A-Mark Precious Metals(NASDAQ:AMRK) reported fiscal Q4 and full-year 2025 results on September 4, 2025, delivering $17.3 million in net income for the year, with annual revenue of $10.98 billion and gross profit up 22% year-over-year. Management emphasized that recent acquisitions fueled a 90% year-over-year gross profit increase in the fourth quarter, despite persistent market headwinds and sharply elevated operating expenses. Key insights below detail integration progress, risk management challenges, and international strategy advancements with implications for long-term investors.
The fourth quarter saw a 90% year-over-year gross profit increase, reaching $81.7 million, while full-year gross profit rose 22% year-over-year to $210.9 million, despite only a modest 1.3% revenue increase, highlighting the outsized impact of new businesses. The contribution from direct-to-consumer (DTC) and control of Silver Gold Bull (SGB), Spectrum Group International (SGI), Pinehurst Coin Exchange, and AMS Holdings was central to this margin expansion, although selling, general, and administrative (SG&A) expenses more than doubled year-over-year in the fourth quarter.
"Gross profit per Q4 fiscal 2025 increased 90% to $81.7 million or 3.25% of revenue from $43 million or 1.71% of revenue in Q4 of last year. The increase was primarily due to the acquisition of a controlling interest in SGB in June 2024 and the acquisitions of SGI and Pinehurst in February 2025 and AMS in April 2025. For the full fiscal year, gross profit increased 22% to $210.9 million or 1.92% of revenue from $173.3 million or 1.79% of revenue in the prior fiscal year. The increase in gross profit was due to higher profits earned by our direct-to-consumer segment partially offset by lower gross profits earned from our wholesale sales and ancillary services segment."
-- Carrie Dixon, CFO
This exceptional margin improvement validates management’s M&A-centric strategy, but sustaining margin gains will require tight expense discipline and ongoing integration synergies to offset elevated SG&A.
Non-restricted inventory reached $794.8 million at fiscal year-end, up by $215 million from the prior year, reflecting both increased scale and inventory centralization at the upgraded AMGL Las Vegas hub. Migration of Pinehurst’s logistics from North Carolina and technology automation in Las Vegas were cited as concrete post-acquisition milestones to realize operational leverage and reduce redundancy.

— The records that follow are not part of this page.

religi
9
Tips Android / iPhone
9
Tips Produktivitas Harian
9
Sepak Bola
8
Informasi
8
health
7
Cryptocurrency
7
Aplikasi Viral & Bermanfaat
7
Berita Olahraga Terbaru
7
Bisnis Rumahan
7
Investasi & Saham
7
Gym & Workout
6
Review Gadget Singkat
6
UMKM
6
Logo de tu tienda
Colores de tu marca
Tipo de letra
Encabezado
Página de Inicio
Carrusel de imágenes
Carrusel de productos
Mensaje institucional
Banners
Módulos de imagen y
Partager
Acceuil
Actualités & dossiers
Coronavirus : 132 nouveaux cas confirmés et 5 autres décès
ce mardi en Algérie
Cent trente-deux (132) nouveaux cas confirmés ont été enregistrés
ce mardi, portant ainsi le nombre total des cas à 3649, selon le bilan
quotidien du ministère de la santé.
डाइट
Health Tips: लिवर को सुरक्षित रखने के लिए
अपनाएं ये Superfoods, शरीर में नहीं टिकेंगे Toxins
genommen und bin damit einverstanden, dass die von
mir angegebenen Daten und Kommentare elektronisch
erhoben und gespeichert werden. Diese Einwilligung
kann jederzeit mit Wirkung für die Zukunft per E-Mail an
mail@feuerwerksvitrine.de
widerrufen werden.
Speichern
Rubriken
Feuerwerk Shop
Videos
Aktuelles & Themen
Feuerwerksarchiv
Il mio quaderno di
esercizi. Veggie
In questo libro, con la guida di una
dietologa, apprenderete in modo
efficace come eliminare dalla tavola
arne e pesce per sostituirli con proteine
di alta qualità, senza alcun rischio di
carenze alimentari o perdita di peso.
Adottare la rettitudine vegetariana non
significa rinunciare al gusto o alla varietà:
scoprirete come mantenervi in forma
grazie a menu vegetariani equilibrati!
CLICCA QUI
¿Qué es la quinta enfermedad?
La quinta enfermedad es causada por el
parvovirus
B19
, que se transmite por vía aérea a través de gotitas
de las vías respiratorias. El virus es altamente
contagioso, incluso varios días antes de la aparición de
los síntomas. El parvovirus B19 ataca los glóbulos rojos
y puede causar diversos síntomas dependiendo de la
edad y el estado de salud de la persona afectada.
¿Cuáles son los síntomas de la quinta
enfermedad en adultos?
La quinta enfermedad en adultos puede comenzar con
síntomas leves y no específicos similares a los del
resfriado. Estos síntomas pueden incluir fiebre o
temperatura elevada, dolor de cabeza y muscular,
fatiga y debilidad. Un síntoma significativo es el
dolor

"We have made steady progress bringing Spectrum Group International, AMS Holdings, and Pinehurst Coin Exchange under the A-Mark umbrella. Managing inventory levels and completing automation upgrades at our AMGL facility with centralized operations now in place. We completed the migration of Pinehurst Logistics operations from North Carolina to AMGL in Las Vegas. One example of our cost-saving synergies we expect to achieve from our recent acquisitions. As we continue to progress our integration initiatives, the scale and efficiencies we are achieving will help to optimize expenses, create greater operating leverage, and maintain costs at more optimal levels going forward."
-- Greg Roberts, CEO
By capitalizing on acquired platforms’ operational overlaps, the company can rationalize cost structure, supporting resilience during challenging industry cycles.

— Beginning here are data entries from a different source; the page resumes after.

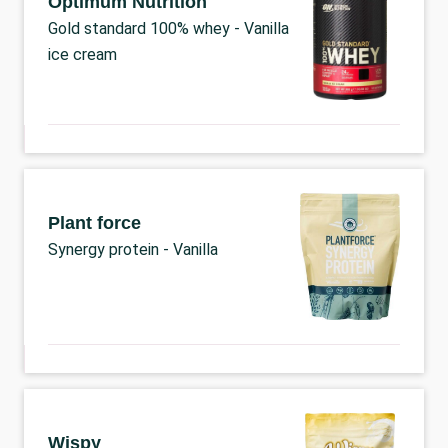
Optimum Nutrition
Gold standard 100% whey - Vanilla
ice cream
Plant force
Synergy protein - Vanilla
Wispy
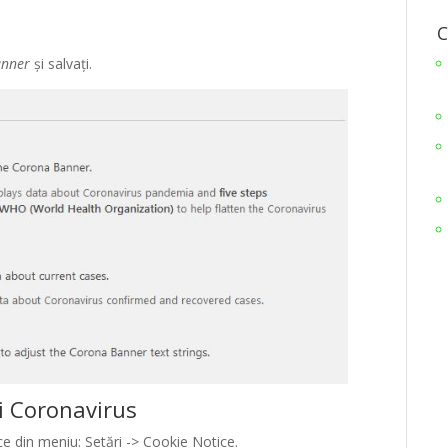
C
anner
și salvați.
ci Coronavirus
e din meniu: Setări -> Cookie Notice.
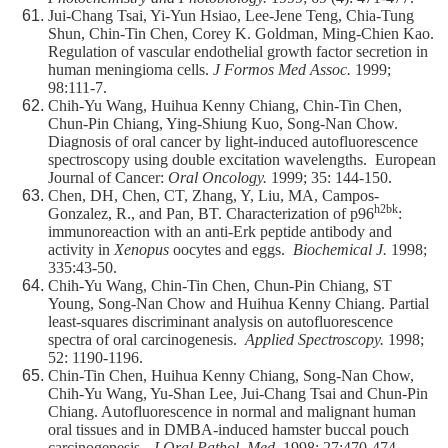
Jui-Chang Tsai, Yi-Yun Hsiao, Lee-Jene Teng, Chia-Tung
Shun, Chin-Tin Chen, Corey K. Goldman, Ming-Chien Kao.
Regulation of vascular endothelial growth factor secretion in
human meningioma cells.
J Formos Med Assoc.
1999;
98:111-7.
Chih-Yu Wang, Huihua Kenny Chiang, Chin-Tin Chen,
Chun-Pin Chiang, Ying-Shiung Kuo, Song-Nan Chow.
Diagnosis of oral cancer by light-induced autofluorescence
spectroscopy using double excitation wavelengths. European
Journal of Cancer:
Oral Oncology.
1999; 35: 144-150.
Chen, DH, Chen, CT, Zhang, Y, Liu, MA, Campos-
h2bk
Gonzalez, R., and Pan, BT. Characterization of p96
:
immunoreaction with an anti-Erk peptide antibody and
activity in
Xenopus
oocytes and eggs.
Biochemical J.
1998;
335:43-50.
Chih-Yu Wang, Chin-Tin Chen, Chun-Pin Chiang, ST
Young, Song-Nan Chow and Huihua Kenny Chiang. Partial
least-squares discriminant analysis on autofluorescence
spectra of oral carcinogenesis.
Applied Spectroscopy.
1998;
52: 1190-1196.
Chin-Tin Chen, Huihua Kenny Chiang, Song-Nan Chow,
Chih-Yu Wang, Yu-Shan Lee, Jui-Chang Tsai and Chun-Pin
Chiang. Autofluorescence in normal and malignant human
oral tissues and in DMBA-induced hamster buccal pouch
carcinogenesis.
J Oral Pathol. Med.
1998; 27:470-474.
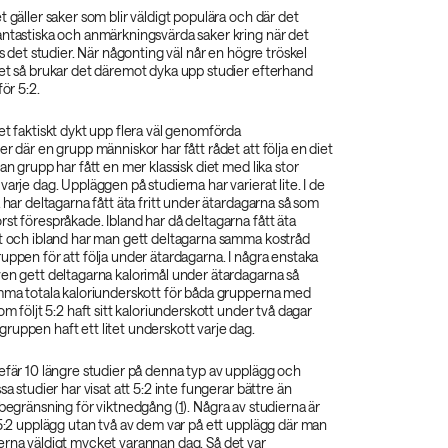
t gäller saker som blir väldigt populära och där det
antastiska och anmärkningsvärda saker kring när det
as det studier. När någonting väl når en högre tröskel
tet så brukar det däremot dyka upp studier efterhand
för 5:2.
et faktiskt dykt upp flera väl genomförda
er där en grupp människor har fått rådet att följa en diet
an grupp har fått en mer klassisk diet med lika stor
varje dag. Uppläggen på studierna har varierat lite. I de
a har deltagarna fått äta fritt under ätardagarna så som
st förespråkade. Ibland har då deltagarna fått äta
at och ibland har man gett deltagarna samma kostråd
uppen för att följa under ätardagarna. I några enstaka
ven gett deltagarna kalorimål under ätardagarna så
amma totala kaloriunderskott för båda grupperna med
om följt 5:2 haft sitt kaloriunderskott under två dagar
uppen haft ett litet underskott varje dag.
efär 10 längre studier på denna typ av upplägg och
sa studier har visat att 5:2 inte fungerar bättre än
ibegränsning för viktnedgång (
1
). Några av studierna är
 5:2 upplägg utan två av dem var på ett upplägg där man
erna väldigt mycket varannan dag. Så det var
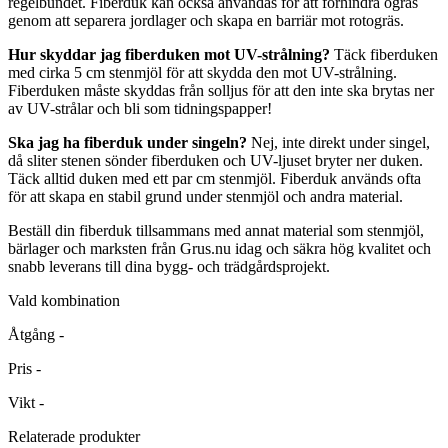
regelbundet. Fiberduk kan också användas för att förhindra ogräs
genom att separera jordlager och skapa en barriär mot rotogräs.
Hur skyddar jag fiberduken mot UV-strålning?
Täck fiberduken
med cirka 5 cm stenmjöl för att skydda den mot UV-strålning.
Fiberduken måste skyddas från solljus för att den inte ska brytas ner
av UV-strålar och bli som tidningspapper!
Ska jag ha fiberduk under singeln?
Nej, inte direkt under singel,
då sliter stenen sönder fiberduken och UV-ljuset bryter ner duken.
Täck alltid duken med ett par cm stenmjöl. Fiberduk används ofta
för att skapa en stabil grund under stenmjöl och andra material.
Beställ din fiberduk tillsammans med annat material som stenmjöl,
bärlager och marksten från Grus.nu idag och säkra hög kvalitet och
snabb leverans till dina bygg- och trädgårdsprojekt.
Vald kombination
Åtgång
-
Pris
-
Vikt
-
Relaterade produkter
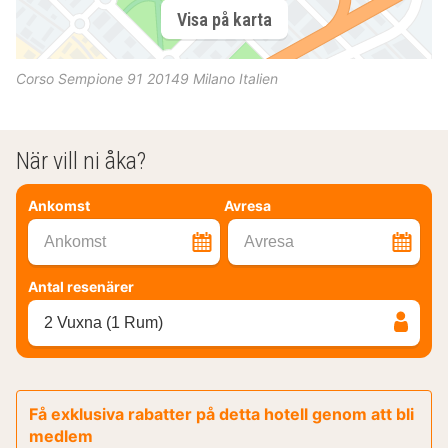
Visa på karta
Corso Sempione 91
20149
Milano
Italien
När vill ni åka?
Ankomst
Avresa
Ankomst
Avresa
Antal resenärer
2 Vuxna (1 Rum)
Få exklusiva rabatter på detta hotell genom att bli
medlem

Market uncertainty was exacerbated by U.S. tariff disruptions, which affected both the cost of carrying precious metals inventory and the profitability of the core hedging strategy, leading to contango-to-backwardation curve inversions and product-specific price dislocations. Management cited a $1 per ounce price swing on thousand-ounce silver bars delivered to New York, despite shrinking retail premiums, underscoring risk management complexity in the current regulatory and commodity climate.
"There have been a number of occasions over the last eight to twelve weeks where uncertainty as it relates to where metal should be located to avoid tariffs has disrupted a number of our different places that we borrow metal or where we borrow dollars. And the cost of carry has just been higher for us. I think also the uncertainty just as it relates to what will be taxed or what will be tariffed and what will not, has caused some disruption. In our hedge position, which historically has been a regular contributor to our profitability, and that what we call contango, has had some periods of flipping to backwardation. So that, in general, we get paid to have a short position. And that reduces our carry costs. In a backwardation situation, near-term spot prices are higher than longer-term prices. And, you know, that can negatively affect our profitability."
-- Greg Roberts, CEO
Elevated metal-carrying costs and unpredictable hedging outcomes have increased earnings volatility, making the company more sensitive to geopolitical and policy risks than in stable environments.
Management declined to provide explicit fiscal 2026 earnings or margin targets but reiterated confidence in extracting further operating leverage from ongoing acquisition integrations, automation, and cost optimization, especially at the Las Vegas facility. Explicit guidance was absent; however, A-Mark expects its expanded brand portfolio and strengthened position across DTC, luxury, and international markets to support long-term growth and shareholder value. No quantitative forecasts or specific milestones were provided for revenue or EBITDA.